Observe-se, contudo, que, em fonte brasileiras (cf. Dicionário Houaiss de Verbos da Língua Portuguesa, Rio de Janeiro, Editora Objetiva, 2003, pág. 274), se regista o uso de combinar com preposição em, antes de infinitivo: «Os doutores combinaram em assinar a pauta» (ibidem, sublinhado nosso; ver também Francisco Fernandes, Dicionário de Verbos e Regimes). Assinale-se, porém, que uma consulta do Corpus do Português (de Mark Davies e Michael Fereira) permite detetar que, em textos do português do Brasil, o verbo combinar também se combina geralmente sem preposição com infinitivo; curiosamente, os dois exemplos de infinitivo preposicionado que ocorrem em textos do Brasil não exibem a preposição em, mas sim a preposição de: «Minha mãe era amiga da bibliotecária e elas combinaram de dizer para as freiras que eu ficaria a semana toda na casa dela [...]»; «[...] nós combinávamos de ir na rua Santa lfigênia [...]. Trata-se de duas ocorrências em textos que parecem estar marcadas pela oralidade e que não se encontram legitimadas pelas obras descritivas e normativas brasileiras a que temos acesso...

Pergunta:

Gostava de saber se têm alguma informação sobre o verdadeiro significado das palavras balcória e paceta.

Obrigado.

Resposta:

Nenhum dos dicionários consultados (Dicionário Houaiss, Aurélio XXI, Dicionário da Língua Portuguesa da Porto Editora, Dicionário Priberam da Língua Portuguesa) regista os substantivos balcória e paceta. No entanto, podemos afirmar que o primeiro substantivo é um regionalismo da zona centro de Portugal e que significa «mulher desmazelada, de moral duvidosa» (Vítor Fernando Barros, Dicionário de Falares das Beiras, Lisboa, Âncora Editora/Edições Colibri, 2010).
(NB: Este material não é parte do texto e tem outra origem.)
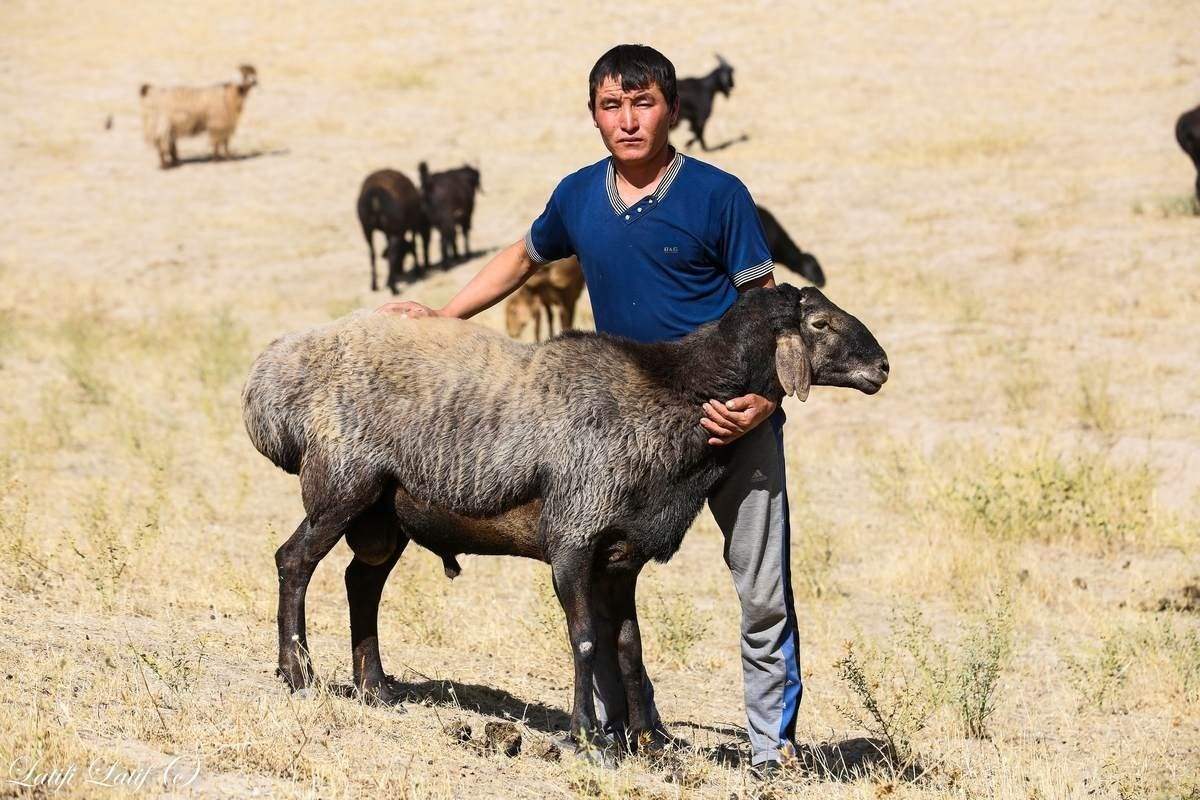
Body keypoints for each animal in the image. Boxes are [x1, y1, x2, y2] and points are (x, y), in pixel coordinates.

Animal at [243, 284, 888, 753]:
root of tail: (270, 382)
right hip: (342, 486)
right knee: (293, 561)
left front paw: (647, 740)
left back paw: (374, 686)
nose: (881, 366)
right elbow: (584, 639)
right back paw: (296, 672)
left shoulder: (622, 556)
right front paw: (587, 735)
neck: (674, 391)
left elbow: (628, 644)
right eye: (818, 324)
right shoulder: (574, 539)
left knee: (361, 582)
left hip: (385, 515)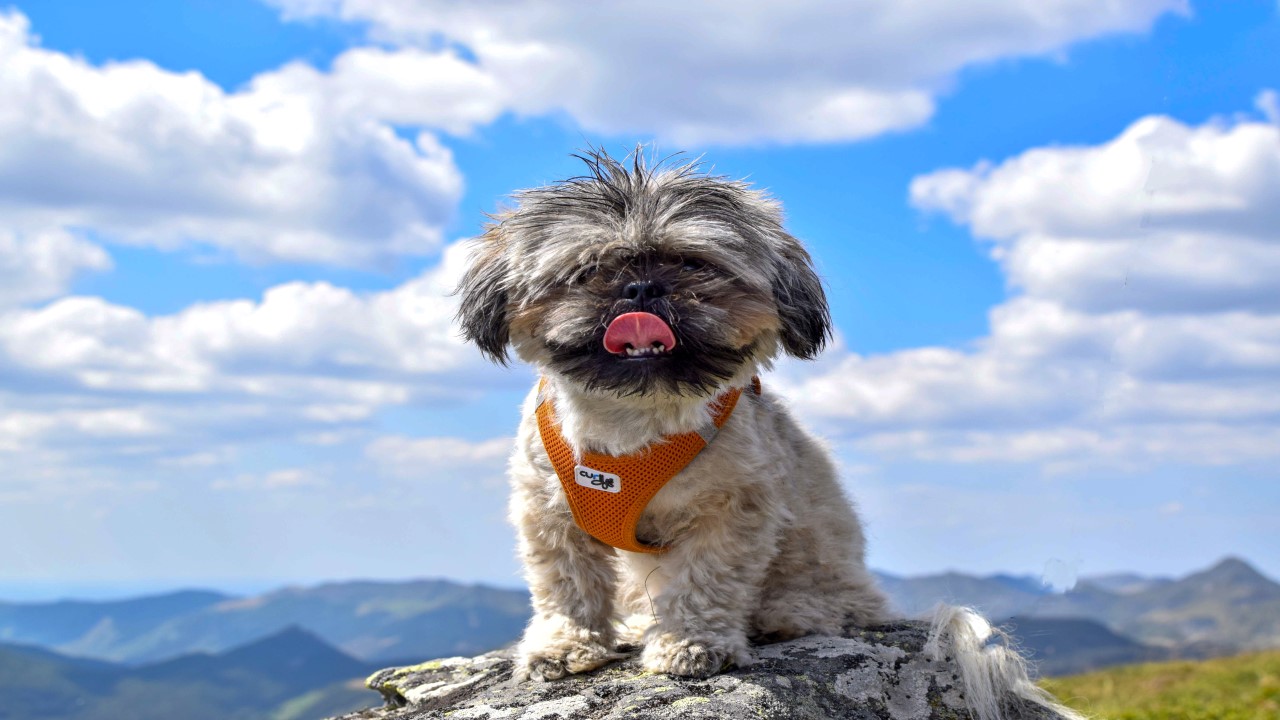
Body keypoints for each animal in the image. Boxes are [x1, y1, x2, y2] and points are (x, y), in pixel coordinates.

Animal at [453, 149, 890, 676]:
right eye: (588, 269)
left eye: (691, 263)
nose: (641, 288)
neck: (634, 419)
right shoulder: (549, 512)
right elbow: (567, 583)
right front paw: (563, 644)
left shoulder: (732, 511)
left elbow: (706, 579)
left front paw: (692, 642)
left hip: (824, 564)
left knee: (829, 601)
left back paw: (785, 615)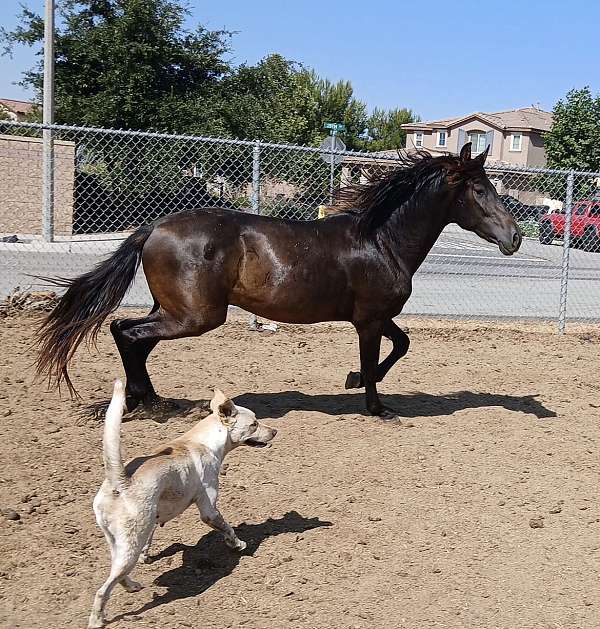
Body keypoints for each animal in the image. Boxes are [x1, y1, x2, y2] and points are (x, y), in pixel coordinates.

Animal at [36, 142, 520, 418]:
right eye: (480, 190)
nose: (514, 237)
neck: (382, 239)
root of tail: (153, 227)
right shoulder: (368, 320)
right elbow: (375, 360)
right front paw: (376, 406)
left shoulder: (380, 317)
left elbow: (401, 345)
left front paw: (352, 381)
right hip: (195, 316)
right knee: (125, 331)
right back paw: (149, 405)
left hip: (174, 311)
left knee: (132, 337)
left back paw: (149, 402)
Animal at [88, 380, 278, 624]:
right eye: (254, 424)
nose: (275, 431)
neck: (204, 442)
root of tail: (120, 481)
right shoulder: (209, 509)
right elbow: (227, 528)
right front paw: (238, 545)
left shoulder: (152, 518)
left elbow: (150, 541)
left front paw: (147, 556)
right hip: (128, 546)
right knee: (103, 590)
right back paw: (97, 620)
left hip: (119, 542)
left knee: (118, 575)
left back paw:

Relativamente ao segundo substantivo, paceta, parece corresponder a um nome dado a ferramentas utilizadas na construção civil, com origem numa marca comercial: Pacetta.

Pergunta:

Qual o significado da palavra dendróforo, a páginas 39 da História da Arte em Portugal – O Renascimento e o Maneirismo, Vítor Serrão, Editorial Presença, 2002?

Resposta:

Dendróforo é um «celebrante das dendrofórias que portava ramos de árvores para homenagear os deuses da vegetação» (Dicionário Eletrônico Houaiss, 2001). Quanto a dendrofórias (substantivo feminino plural), estas eram, «na Antiguidade grega, festas em homenagem aos deuses da vegetação» (idem); é palavra constituída pelo elemento dendro-, do grego déndron, ou «árvore», e pelo formante -foria, relacionado com o grego phorá, «ação de levar, de carregar à frente».